Nondestructive estimation of three apple fruit properties at various ripening levels with optimal Vis-NIR spectral wavelength regression data

Heliyon. 2021 Sep 7;7(9):e07942. doi: 10.1016/j.heliyon.2021.e07942. eCollection 2021 Sep.

Abstract

Nondestructive estimation of fruit properties during their ripening stages ensures the best value for producers and vendors. Among common quality measurement methods, spectroscopy is popular and enables physicochemical properties to be nondestructively estimated. The current study aims to nondestructively predict tissue firmness (kgf/cm), acidity (pH level) and starch content index (%) in apples (Malus M. pumila) samples (Fuji var.) at various ripening stages using visible/near infrared (Vis-NIR) spectral data in 400-1000 nm wavelength range. Results show that non-linear regression done by an artificial neural network-cultural algorithm (ANN-CA) was able to properly estimate the investigated fruit properties. Moreover, the performance of the proposed method was evaluated for Vis-NIR data based on optimal NIR wavelength values selected by a genetic optimization tool.
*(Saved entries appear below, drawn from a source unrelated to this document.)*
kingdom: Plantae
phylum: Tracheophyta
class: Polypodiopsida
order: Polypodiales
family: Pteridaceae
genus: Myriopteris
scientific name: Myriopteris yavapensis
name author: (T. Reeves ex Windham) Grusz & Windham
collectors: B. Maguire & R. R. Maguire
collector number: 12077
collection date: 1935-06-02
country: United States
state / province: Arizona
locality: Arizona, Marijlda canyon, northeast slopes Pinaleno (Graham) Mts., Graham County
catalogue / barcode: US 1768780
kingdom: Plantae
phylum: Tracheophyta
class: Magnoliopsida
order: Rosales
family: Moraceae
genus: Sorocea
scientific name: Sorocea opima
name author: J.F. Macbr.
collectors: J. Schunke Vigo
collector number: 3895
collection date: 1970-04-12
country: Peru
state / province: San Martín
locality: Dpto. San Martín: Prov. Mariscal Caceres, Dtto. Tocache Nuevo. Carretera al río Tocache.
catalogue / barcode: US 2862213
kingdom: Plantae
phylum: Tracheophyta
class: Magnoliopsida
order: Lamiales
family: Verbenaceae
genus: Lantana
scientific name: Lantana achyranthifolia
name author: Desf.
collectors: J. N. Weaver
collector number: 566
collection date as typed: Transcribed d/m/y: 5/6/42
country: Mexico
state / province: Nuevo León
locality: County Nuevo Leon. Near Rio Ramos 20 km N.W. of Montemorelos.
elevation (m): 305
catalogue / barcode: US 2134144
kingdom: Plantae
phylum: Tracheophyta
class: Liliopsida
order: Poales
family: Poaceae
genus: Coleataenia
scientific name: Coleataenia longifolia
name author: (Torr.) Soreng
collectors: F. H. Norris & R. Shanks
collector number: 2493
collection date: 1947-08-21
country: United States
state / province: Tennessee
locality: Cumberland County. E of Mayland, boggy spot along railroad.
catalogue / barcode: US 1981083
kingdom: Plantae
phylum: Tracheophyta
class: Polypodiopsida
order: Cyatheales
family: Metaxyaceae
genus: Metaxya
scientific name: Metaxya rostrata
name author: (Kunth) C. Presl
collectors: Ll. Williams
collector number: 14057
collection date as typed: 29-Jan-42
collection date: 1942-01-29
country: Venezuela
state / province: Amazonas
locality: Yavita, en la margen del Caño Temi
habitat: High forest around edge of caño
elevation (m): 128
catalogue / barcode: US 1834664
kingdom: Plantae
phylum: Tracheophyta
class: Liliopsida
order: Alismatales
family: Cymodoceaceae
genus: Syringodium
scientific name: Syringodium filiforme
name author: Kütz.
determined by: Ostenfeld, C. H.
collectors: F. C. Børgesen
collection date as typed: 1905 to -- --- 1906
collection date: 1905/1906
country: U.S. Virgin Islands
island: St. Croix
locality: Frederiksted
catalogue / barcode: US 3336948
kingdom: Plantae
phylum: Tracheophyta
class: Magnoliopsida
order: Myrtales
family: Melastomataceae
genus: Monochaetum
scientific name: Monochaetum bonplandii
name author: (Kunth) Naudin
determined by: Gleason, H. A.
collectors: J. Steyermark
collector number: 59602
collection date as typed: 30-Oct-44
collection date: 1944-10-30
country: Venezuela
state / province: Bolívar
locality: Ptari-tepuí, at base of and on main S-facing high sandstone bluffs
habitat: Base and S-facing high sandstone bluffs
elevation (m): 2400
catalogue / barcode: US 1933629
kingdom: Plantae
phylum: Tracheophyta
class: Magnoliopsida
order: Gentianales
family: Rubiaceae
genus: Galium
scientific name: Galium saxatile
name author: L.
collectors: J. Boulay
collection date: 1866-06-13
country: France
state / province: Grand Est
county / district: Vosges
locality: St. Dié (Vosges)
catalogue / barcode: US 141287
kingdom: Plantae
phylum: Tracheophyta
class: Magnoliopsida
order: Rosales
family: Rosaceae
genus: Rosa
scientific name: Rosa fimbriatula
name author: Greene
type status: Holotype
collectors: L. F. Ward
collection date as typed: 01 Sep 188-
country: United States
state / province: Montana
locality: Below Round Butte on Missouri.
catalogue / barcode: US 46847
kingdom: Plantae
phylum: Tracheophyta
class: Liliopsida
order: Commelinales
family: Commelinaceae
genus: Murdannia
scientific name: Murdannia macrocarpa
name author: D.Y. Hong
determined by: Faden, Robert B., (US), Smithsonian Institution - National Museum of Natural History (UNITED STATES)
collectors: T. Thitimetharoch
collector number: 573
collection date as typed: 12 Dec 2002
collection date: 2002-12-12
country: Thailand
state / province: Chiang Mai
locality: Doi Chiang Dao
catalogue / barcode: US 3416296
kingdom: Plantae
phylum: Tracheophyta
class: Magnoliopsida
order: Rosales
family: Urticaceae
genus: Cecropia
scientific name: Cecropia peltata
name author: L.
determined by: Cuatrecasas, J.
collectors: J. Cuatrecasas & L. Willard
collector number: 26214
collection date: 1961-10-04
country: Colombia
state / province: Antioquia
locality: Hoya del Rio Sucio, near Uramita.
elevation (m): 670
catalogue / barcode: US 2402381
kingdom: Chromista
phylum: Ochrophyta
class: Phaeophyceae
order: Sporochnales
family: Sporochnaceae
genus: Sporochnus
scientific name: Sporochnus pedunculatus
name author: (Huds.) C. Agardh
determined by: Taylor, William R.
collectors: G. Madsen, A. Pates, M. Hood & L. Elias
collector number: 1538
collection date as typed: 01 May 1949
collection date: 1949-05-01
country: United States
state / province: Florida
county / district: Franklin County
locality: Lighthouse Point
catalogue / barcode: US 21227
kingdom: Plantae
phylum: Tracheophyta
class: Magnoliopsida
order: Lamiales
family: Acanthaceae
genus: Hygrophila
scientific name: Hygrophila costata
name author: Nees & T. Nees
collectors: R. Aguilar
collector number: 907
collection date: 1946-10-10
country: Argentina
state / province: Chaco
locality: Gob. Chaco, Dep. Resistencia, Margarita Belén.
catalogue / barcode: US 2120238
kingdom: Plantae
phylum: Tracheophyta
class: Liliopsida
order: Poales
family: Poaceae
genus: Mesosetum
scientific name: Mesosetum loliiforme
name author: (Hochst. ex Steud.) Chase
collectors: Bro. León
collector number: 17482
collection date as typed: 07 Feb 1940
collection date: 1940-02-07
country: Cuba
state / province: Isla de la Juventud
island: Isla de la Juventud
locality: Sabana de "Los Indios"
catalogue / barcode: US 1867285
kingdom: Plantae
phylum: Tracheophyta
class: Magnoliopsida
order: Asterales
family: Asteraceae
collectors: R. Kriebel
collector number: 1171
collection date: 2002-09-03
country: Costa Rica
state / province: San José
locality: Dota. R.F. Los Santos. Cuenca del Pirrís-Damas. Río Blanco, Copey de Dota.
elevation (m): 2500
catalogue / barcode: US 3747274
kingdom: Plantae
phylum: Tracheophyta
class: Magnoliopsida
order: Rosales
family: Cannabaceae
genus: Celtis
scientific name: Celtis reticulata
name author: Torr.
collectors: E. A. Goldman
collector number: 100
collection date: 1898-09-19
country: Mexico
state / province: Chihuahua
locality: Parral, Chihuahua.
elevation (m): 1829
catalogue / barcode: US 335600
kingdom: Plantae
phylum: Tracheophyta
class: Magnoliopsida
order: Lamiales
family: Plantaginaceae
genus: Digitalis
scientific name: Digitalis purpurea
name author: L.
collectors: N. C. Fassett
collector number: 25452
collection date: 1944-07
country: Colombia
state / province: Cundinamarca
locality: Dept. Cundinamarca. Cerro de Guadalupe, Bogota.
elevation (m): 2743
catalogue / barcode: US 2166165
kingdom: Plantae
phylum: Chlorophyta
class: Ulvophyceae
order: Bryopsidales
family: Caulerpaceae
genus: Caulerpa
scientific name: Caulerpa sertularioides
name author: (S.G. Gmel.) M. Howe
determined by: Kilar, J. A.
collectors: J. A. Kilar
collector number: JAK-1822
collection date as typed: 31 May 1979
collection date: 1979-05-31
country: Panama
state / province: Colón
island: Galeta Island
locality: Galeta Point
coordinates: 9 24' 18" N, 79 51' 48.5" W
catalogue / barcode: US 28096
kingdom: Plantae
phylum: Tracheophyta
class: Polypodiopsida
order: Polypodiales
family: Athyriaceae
Regression coefficients ( R ) in estimated acidity, tissue firmness, and starch content properties were R = 0.930 ± 0.014 , R = 0.851 ± 0.014 , and R = 0.974 ± 0.006 , respectively, using only the three most effective wavelengths from the acquired spectra.

Keywords: Acidity; Apple; Artificial neural network; Firmness; Fruit; Physicochemical properties; Starch.